Home / Stories / Hopestead cut the ribbon on two modular homes in Ipswich with Emmaus Suffolk and New Meaning Foundation
  • Hopestead, in partnership with Emmaus, today unveiled two modular homes in Ipswich
  • The homes were built by New Meaning Foundation using Modern Methods of Construction (MMC) to ensure efficiency and affordability
  • These homes will provide a safe place to call home for people coming from a route of homelessness

East Anglia homelessness charity Hopestead, in partnership with Emmaus, today unveiled Hopestead Place, two modular homes to provide accommodation to alleviate homelessness in Ipswich. These homes were built by Cambridge charity New Meaning Foundation (NMF) using Modern Methods of Construction (MMC) to ensure efficiency and affordability.

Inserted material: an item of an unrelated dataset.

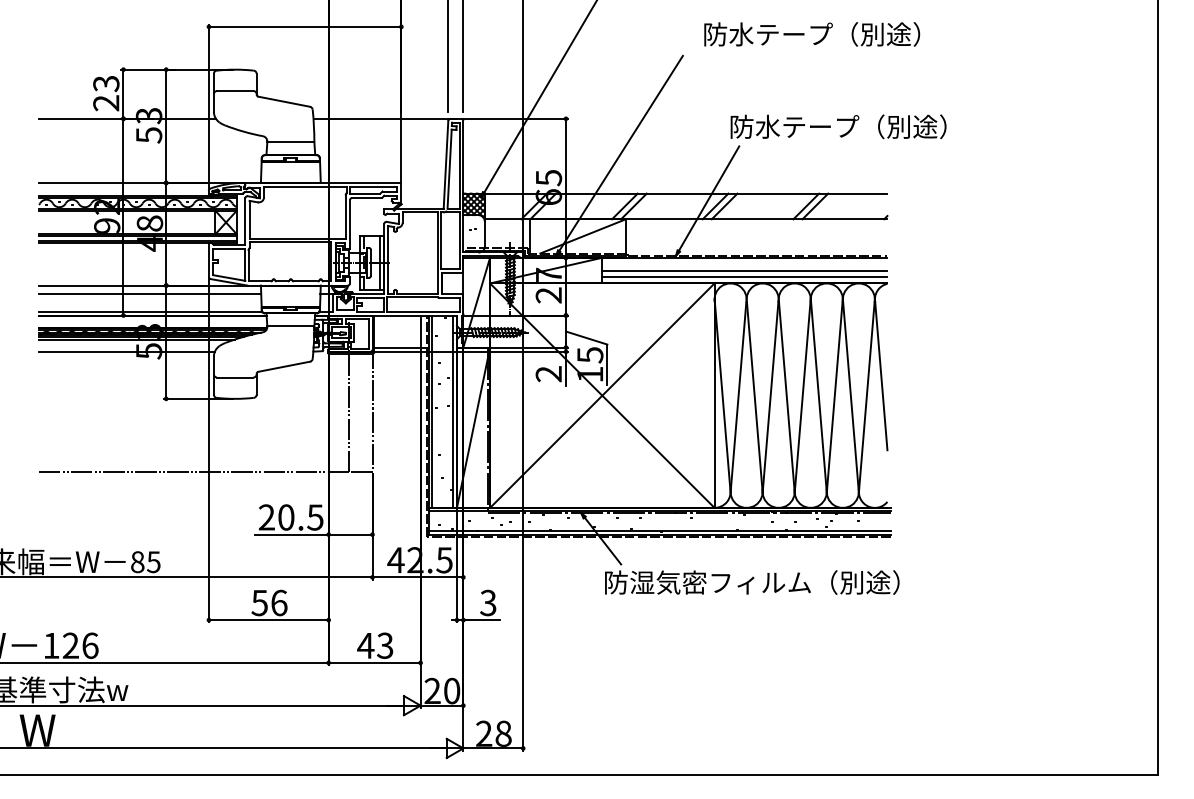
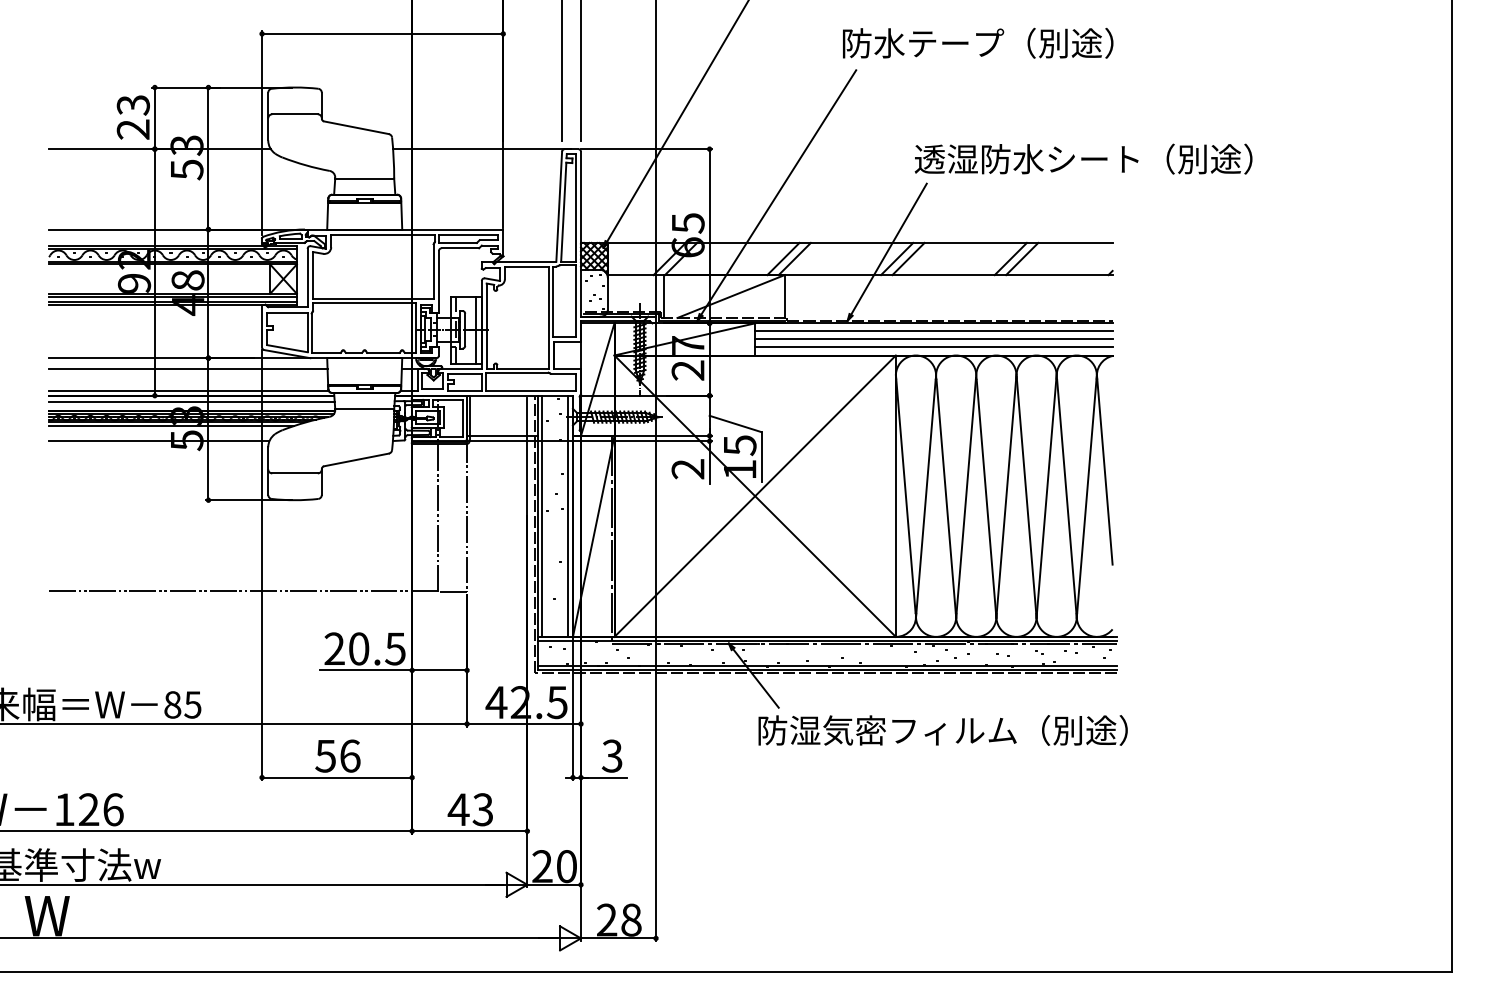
text: (812, 34) -> (978, 43), moved
text: (863, 126) -> (1082, 158), 防水テープ（別途） -> 透湿防水シート（別途）
line: (744, 264) -> (933, 331), added
line: (152, 320) -> (191, 401), added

Hopestead, part of Flagship Group, provided the funding for the construction and installation of these two modular homes, which are highly sustainable self-contained homes with a living area, kitchen, and bathroom. They were built at NMF’s factory workshop in Waterbeach, near Cambridge, before being transported to the site in Ipswich and installed ahead of today’s ribbon-cutting ceremony at Emmaus’ community café The Royal Oak in Ipswich. The launch of Hopestead Place also coincides with World Homeless Day.

Marie-Claire Delbrouque, Hopestead CEO, said: “One of our main initiatives is ‘Building Hope’; in essence the provision of bed spaces or additional homelessness accommodation in the East of England. This project with Emmaus and New Meaning Foundation is the very first project delivered under that initiative and it’s something we’re very proud to be a part of.

These homes provide an opportunity for someone to take that next step towards independent living but still with a level of support if they need it . And the impact that these homes will have for all of the Emmaus companions that will live at Hopestead Place over the next 60 or so years will be enormous. Everyone deserves a place to call home and this is exactly the type of project that Hopestead wants to deliver.

Claire Staddon, CEO of Emmaus Suffolk, said: “We showed Hopestead this derelict space and shared our aspirations to put modular accommodation on this site, but it was way out of our arena for funding and capacity. So Hopestead went and met with New Meaning, and the rest is history really!

They decided that it was very much in keeping with ending homelessness, and these modular units will be that final complement to someone’s full rehabilitation from experiencing homelessness all the way through to stabilising themselves in their own home, with the dignity of their own front door. We’ve got people from a full range of backgrounds, and all of them want to add to society so we’re simply giving them the tools to enable them to be successful.”

John Evans, CEO at New Meaning Foundation, said: “In addition to providing a house for someone who’s experienced homelessness, which is already a pretty positive impact, this has helped us with our aim to provide people with training and employment. We’ve had 66 trainees in the last three years building 20 micro-homes, many of whom come from backgrounds of no or low qualifications.

Of those 66, 36 are now in work and 12 are working full time with New Meaning and it’s the funding from Hopestead into this project that’s helped that happen. I’ve been amazed how it’s changed everyone’s ability, including in the young people we work with, and I’m also amazed at how the self-esteem has changed in the people that live in these houses.

These new homes embody the vision of ending homelessness shared by the three organisations. Hopestead firmly believes that access to a safe place to call home is a basic human right, and by working with Emmaus and NMF this can be a reality for people in need in the local community.